Central banks have tried to buoy up their stock markets
- That’s why all the concern over Greece defaulting
- Chinese stock market has dropped over 30 percent
- People are spending money again like they did before the crash
- Keep the Ponzi scheme going a little while longer
For the last seven years, central banks have tried to buoy up their stock markets. This has worked for a long time, much longer than it should have and now a bubble is at a point of bursting.
That’s why all the concern over Greece defaulting. If one country defaults and their markets are recalibrated along with their currencies, then more will soon follow. It’s like someone watching their neighbor walk away from all their debt and declare bankruptcy and start over when they are in the same position and thinking, “Why shouldn’t I do that too?” One country after another will be unable to pay back the mountain of debt they kept recurring by accepting multiple bailouts from central banks.

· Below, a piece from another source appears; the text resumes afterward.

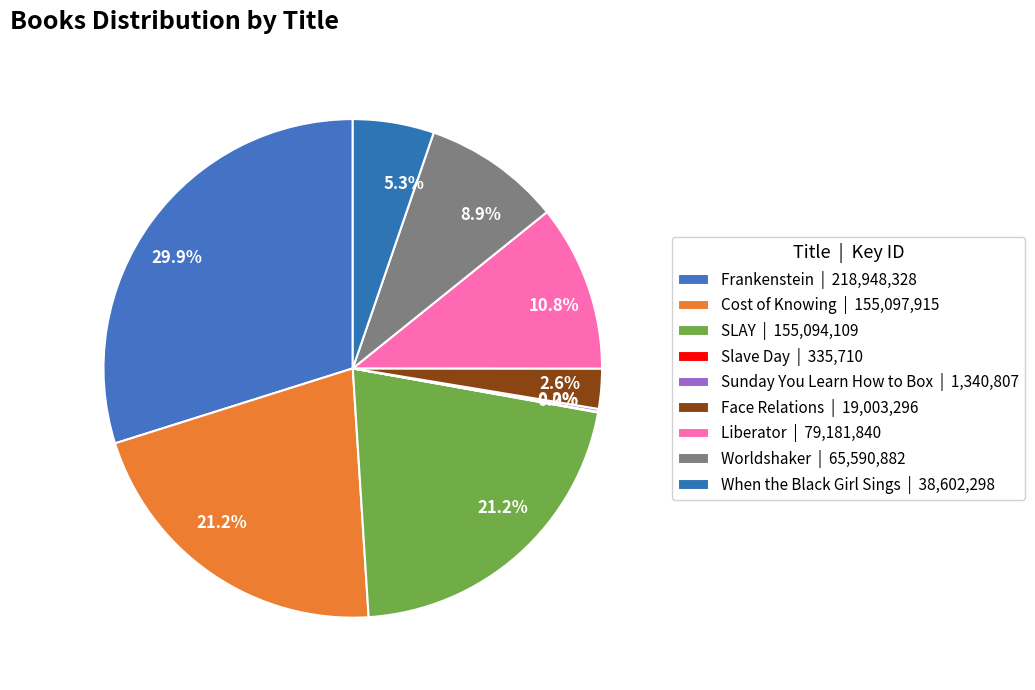

How many slices are in this pie chart?

9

Meanwhile, the Chinese stock market has dropped over 30 percent in the last several months. This is different than the U.S. stock market falling because more than 80 percent of the investors in the Chinese markets are small investors, mom and pop type investors. In order to keep their faith in the market, the Chinese government tells them that everything is okay and the economy in China is still strong. They’re doing this at the same time they are forcing the large stock brokerages to buy up as much Chinese company stock as they can. This is the way the Chinese government will support the Chinese stock market. This is not a request by the government to large brokerage houses who could afford to use their own money to buy stocks, but the government is also offering billions of dollars to brokerages in order to buoy up the Chinese economy. Does this sound like a familiar tactic? This is never a request when it comes from the Chinese government. It is “You will do this or you may disappear.” Any company that wants to continue to be in favor with the government will comply and this will keep the Chinese markets going for awhile longer.
When the news in the U.S. reports things like China’s markets dropping severely this is also the party line of the financial news; everything here in America is fine, the economy is growing, real estate’s coming back, and car sales are at record highs. People are spending money again like they did before the crash and do not see anything wrong with that.
Meanwhile, the government offers near zero percent interest money to the banks to go out and buy up shares of stocks in order to keep the Ponzi scheme going a little while longer. But when people are spending like they did before the crash, once again, this is an important indicator that a crash is imminent. When the markets do decide to drop 200 to 300 points a day the news will tell you the markets are just reacting to the markets in other countries markets. That the U.S. markets are just “realigning” relative to declines elsewhere and are not in trouble. No, they are in trouble.
QUESTION: What should readers take away from this message today?
ANSWER: That you should think about getting all your money out of the markets, out of banks, and any type of security or investment that’s on paper.
QUESTION: Why is this information timely?
ANSWER: This information is timely because you see people acting just like they did before the last crash and that should be a red flag.
QUESTION: How can readers best apply this information to their lives right now?
ANSWER: Did we say, get your money out of the markets and any paper based investment?
COMMENTARY: There is a big difference between how the governments of China and the U.S. react to declining markets. In the case of the U.S., the government is afraid that the powerful bankers will retaliate and threaten to bankrupt the nation. In China, the government is afraid that the people will retaliate by rioting and cause nationwide chaos. No matter what you are afraid of and who will come after you, that doesn’t change the scenario. There will be more countries like Greece collapsing under the pressure of years of their governments borrowing money to prop up their economies and markets. In one country, the people will riot against the government for telling them everything was okay. In the other country, people will riot when they find out that the bankers took off with all their money.